Transcribe the records below exactly as they appear, omitting any pictures.

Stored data
··········

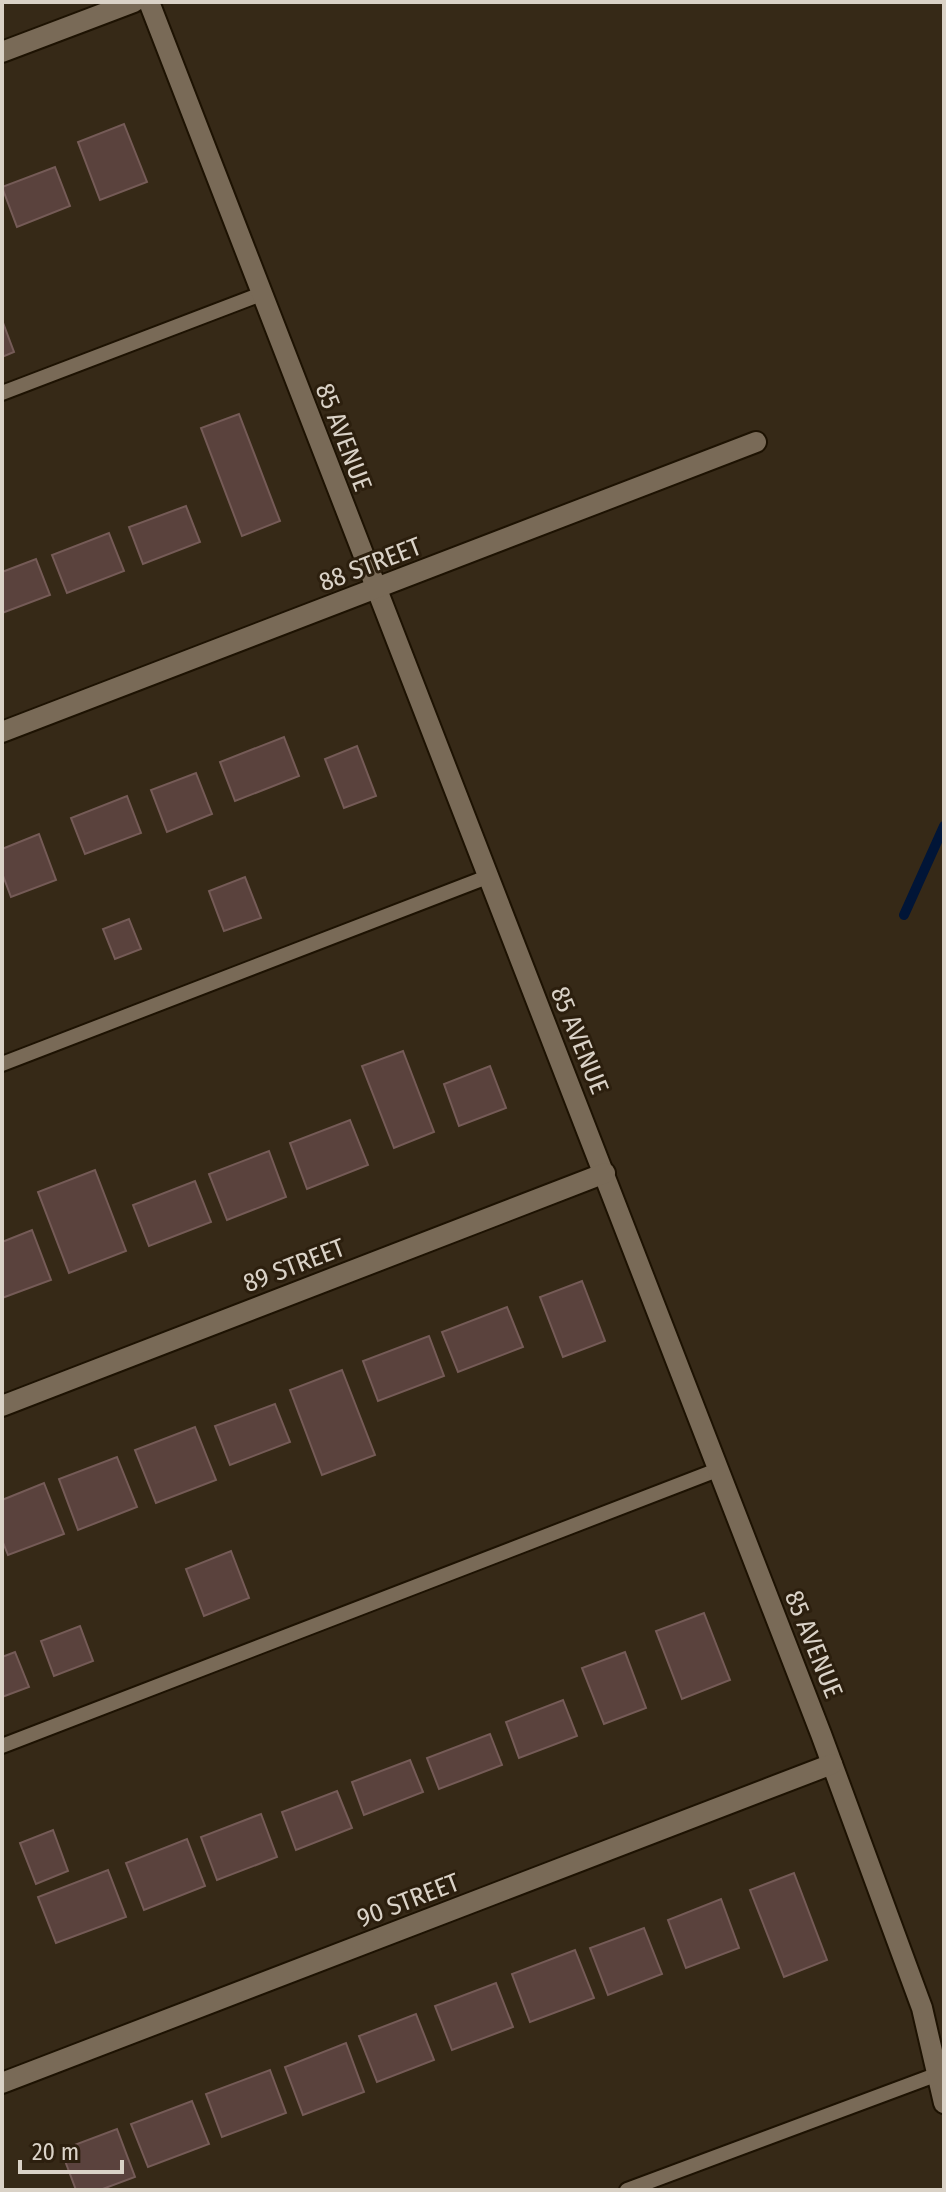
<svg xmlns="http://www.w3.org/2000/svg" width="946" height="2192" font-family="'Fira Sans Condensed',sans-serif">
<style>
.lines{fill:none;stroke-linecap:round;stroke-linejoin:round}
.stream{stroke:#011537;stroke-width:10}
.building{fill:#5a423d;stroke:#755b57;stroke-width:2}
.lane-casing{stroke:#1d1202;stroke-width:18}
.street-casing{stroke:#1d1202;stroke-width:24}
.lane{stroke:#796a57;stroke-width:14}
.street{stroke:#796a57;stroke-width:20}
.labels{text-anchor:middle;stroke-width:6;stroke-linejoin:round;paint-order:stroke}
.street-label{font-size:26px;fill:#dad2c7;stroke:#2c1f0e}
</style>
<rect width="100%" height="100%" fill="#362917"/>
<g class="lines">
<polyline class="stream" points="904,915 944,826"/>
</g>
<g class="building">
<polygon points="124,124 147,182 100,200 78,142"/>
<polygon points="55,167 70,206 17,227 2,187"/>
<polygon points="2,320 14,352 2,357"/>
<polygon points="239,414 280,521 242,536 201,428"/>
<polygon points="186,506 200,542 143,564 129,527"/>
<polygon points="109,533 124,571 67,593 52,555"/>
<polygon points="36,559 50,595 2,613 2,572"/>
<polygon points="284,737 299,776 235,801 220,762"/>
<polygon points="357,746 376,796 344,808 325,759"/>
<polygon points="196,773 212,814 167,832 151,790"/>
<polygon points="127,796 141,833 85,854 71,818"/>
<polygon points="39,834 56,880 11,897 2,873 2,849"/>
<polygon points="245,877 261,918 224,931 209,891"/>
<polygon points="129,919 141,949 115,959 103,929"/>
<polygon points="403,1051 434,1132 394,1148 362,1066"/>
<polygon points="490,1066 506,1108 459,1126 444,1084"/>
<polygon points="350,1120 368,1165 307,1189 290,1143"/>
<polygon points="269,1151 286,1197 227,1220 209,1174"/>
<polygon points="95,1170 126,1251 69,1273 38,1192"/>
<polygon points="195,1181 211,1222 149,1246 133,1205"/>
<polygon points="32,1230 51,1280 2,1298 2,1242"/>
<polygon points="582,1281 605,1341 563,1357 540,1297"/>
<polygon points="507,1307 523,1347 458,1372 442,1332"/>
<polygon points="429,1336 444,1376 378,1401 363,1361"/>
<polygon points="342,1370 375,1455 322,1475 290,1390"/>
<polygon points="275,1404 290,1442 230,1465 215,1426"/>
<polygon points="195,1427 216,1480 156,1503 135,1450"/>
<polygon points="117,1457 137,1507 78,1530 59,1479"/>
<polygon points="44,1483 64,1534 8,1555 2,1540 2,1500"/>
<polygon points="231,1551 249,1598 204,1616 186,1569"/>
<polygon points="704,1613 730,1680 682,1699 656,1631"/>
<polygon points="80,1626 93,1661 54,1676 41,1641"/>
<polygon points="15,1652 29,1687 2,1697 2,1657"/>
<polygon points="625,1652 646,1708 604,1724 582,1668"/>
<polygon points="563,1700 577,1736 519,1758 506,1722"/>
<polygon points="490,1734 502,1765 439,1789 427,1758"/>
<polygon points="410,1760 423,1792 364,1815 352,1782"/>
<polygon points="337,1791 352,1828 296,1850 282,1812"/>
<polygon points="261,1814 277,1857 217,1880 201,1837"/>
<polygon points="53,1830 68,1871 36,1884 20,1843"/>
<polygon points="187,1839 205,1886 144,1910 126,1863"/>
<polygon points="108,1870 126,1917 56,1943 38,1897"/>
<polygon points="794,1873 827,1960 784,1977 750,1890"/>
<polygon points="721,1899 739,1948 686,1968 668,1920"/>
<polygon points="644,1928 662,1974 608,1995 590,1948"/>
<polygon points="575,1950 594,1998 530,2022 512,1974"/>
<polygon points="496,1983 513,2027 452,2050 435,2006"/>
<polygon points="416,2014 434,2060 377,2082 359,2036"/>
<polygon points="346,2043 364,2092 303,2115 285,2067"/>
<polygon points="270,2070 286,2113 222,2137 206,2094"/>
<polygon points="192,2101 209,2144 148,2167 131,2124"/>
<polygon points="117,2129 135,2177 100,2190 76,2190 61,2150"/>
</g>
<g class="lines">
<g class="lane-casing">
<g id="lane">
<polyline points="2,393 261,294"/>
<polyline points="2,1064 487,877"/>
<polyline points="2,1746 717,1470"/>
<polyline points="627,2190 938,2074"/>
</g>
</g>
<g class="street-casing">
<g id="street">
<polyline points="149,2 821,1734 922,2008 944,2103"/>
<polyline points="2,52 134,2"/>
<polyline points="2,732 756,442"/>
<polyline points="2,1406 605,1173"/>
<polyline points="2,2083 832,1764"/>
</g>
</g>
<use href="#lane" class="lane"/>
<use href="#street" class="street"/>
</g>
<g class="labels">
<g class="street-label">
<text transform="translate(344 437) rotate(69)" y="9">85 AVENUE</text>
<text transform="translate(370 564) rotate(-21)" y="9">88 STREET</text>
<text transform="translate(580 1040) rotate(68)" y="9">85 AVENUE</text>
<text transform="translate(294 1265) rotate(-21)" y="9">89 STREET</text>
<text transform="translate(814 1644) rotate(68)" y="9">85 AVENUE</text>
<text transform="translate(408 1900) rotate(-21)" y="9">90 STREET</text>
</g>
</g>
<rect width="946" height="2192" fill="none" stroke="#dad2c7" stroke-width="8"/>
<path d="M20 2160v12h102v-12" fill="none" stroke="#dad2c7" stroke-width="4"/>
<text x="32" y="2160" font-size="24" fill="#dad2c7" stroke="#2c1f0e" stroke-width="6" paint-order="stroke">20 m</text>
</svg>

··········

**Answer to the exercise:**
<svg xmlns="http://www.w3.org/2000/svg" width="946" height="2192" font-family="'Fira Sans Condensed',sans-serif">
<style>
.lines{fill:none;stroke-linecap:round;stroke-linejoin:round}
.stream{stroke:#011537;stroke-width:10}
.building{fill:#5a423d;stroke:#755b57;stroke-width:2}
.lane-casing{stroke:#1d1202;stroke-width:18}
.street-casing{stroke:#1d1202;stroke-width:24}
.lane{stroke:#796a57;stroke-width:14}
.street{stroke:#796a57;stroke-width:20}
.labels{text-anchor:middle;stroke-width:6;stroke-linejoin:round;paint-order:stroke}
.street-label{font-size:26px;fill:#dad2c7;stroke:#2c1f0e}
</style>
<rect width="100%" height="100%" fill="#362917"/>
<g class="lines">
<polyline class="stream" points="904,915 944,826"/>
</g>
<g class="building">
<polygon points="124,124 147,182 100,200 78,142"/>
<polygon points="55,167 70,206 17,227 2,187"/>
<polygon points="2,320 14,352 2,357"/>
<polygon points="239,414 280,521 242,536 201,428"/>
<polygon points="186,506 200,542 143,564 129,527"/>
<polygon points="109,533 124,571 67,593 52,555"/>
<polygon points="36,559 50,595 2,613 2,572"/>
<polygon points="284,737 299,776 235,801 220,762"/>
<polygon points="357,746 376,796 344,808 325,759"/>
<polygon points="196,773 212,814 167,832 151,790"/>
<polygon points="127,796 141,833 85,854 71,818"/>
<polygon points="39,834 56,880 11,897 2,873 2,849"/>
<polygon points="245,877 261,918 224,931 209,891"/>
<polygon points="129,919 141,949 115,959 103,929"/>
<polygon points="403,1051 434,1132 394,1148 362,1066"/>
<polygon points="490,1066 506,1108 459,1126 444,1084"/>
<polygon points="350,1120 368,1165 307,1189 290,1143"/>
<polygon points="269,1151 286,1197 227,1220 209,1174"/>
<polygon points="95,1170 126,1251 69,1273 38,1192"/>
<polygon points="195,1181 211,1222 149,1246 133,1205"/>
<polygon points="32,1230 51,1280 2,1298 2,1242"/>
<polygon points="582,1281 605,1341 563,1357 540,1297"/>
<polygon points="507,1307 523,1347 458,1372 442,1332"/>
<polygon points="429,1336 444,1376 378,1401 363,1361"/>
<polygon points="342,1370 375,1455 322,1475 290,1390"/>
<polygon points="275,1404 290,1442 230,1465 215,1426"/>
<polygon points="195,1427 216,1480 156,1503 135,1450"/>
<polygon points="117,1457 137,1507 78,1530 59,1479"/>
<polygon points="44,1483 64,1534 8,1555 2,1540 2,1500"/>
<polygon points="231,1551 249,1598 204,1616 186,1569"/>
<polygon points="704,1613 730,1680 682,1699 656,1631"/>
<polygon points="80,1626 93,1661 54,1676 41,1641"/>
<polygon points="15,1652 29,1687 2,1697 2,1657"/>
<polygon points="625,1652 646,1708 604,1724 582,1668"/>
<polygon points="563,1700 577,1736 519,1758 506,1722"/>
<polygon points="490,1734 502,1765 439,1789 427,1758"/>
<polygon points="410,1760 423,1792 364,1815 352,1782"/>
<polygon points="337,1791 352,1828 296,1850 282,1812"/>
<polygon points="261,1814 277,1857 217,1880 201,1837"/>
<polygon points="53,1830 68,1871 36,1884 20,1843"/>
<polygon points="187,1839 205,1886 144,1910 126,1863"/>
<polygon points="108,1870 126,1917 56,1943 38,1897"/>
<polygon points="794,1873 827,1960 784,1977 750,1890"/>
<polygon points="721,1899 739,1948 686,1968 668,1920"/>
<polygon points="644,1928 662,1974 608,1995 590,1948"/>
<polygon points="575,1950 594,1998 530,2022 512,1974"/>
<polygon points="496,1983 513,2027 452,2050 435,2006"/>
<polygon points="416,2014 434,2060 377,2082 359,2036"/>
<polygon points="346,2043 364,2092 303,2115 285,2067"/>
<polygon points="270,2070 286,2113 222,2137 206,2094"/>
<polygon points="192,2101 209,2144 148,2167 131,2124"/>
<polygon points="117,2129 135,2177 100,2190 76,2190 61,2150"/>
</g>
<g class="lines">
<g class="lane-casing">
<g id="lane">
<polyline points="2,393 261,294"/>
<polyline points="2,1064 487,877"/>
<polyline points="2,1746 717,1470"/>
<polyline points="627,2190 938,2074"/>
</g>
</g>
<g class="street-casing">
<g id="street">
<polyline points="149,2 821,1734 922,2008 944,2103"/>
<polyline points="2,52 134,2"/>
<polyline points="2,732 756,442"/>
<polyline points="2,1406 605,1173"/>
<polyline points="2,2083 832,1764"/>
</g>
</g>
<use href="#lane" class="lane"/>
<use href="#street" class="street"/>
</g>
<g class="labels">
<g class="street-label">
<text transform="translate(344 437) rotate(69)" y="9">85 AVENUE</text>
<text transform="translate(370 564) rotate(-21)" y="9">88 STREET</text>
<text transform="translate(580 1040) rotate(68)" y="9">85 AVENUE</text>
<text transform="translate(294 1265) rotate(-21)" y="9">89 STREET</text>
<text transform="translate(814 1644) rotate(68)" y="9">85 AVENUE</text>
<text transform="translate(408 1900) rotate(-21)" y="9">90 STREET</text>
</g>
</g>
<rect width="946" height="2192" fill="none" stroke="#dad2c7" stroke-width="8"/>
<path d="M20 2160v12h102v-12" fill="none" stroke="#dad2c7" stroke-width="4"/>
<text x="32" y="2160" font-size="24" fill="#dad2c7" stroke="#2c1f0e" stroke-width="6" paint-order="stroke">20 m</text>
</svg>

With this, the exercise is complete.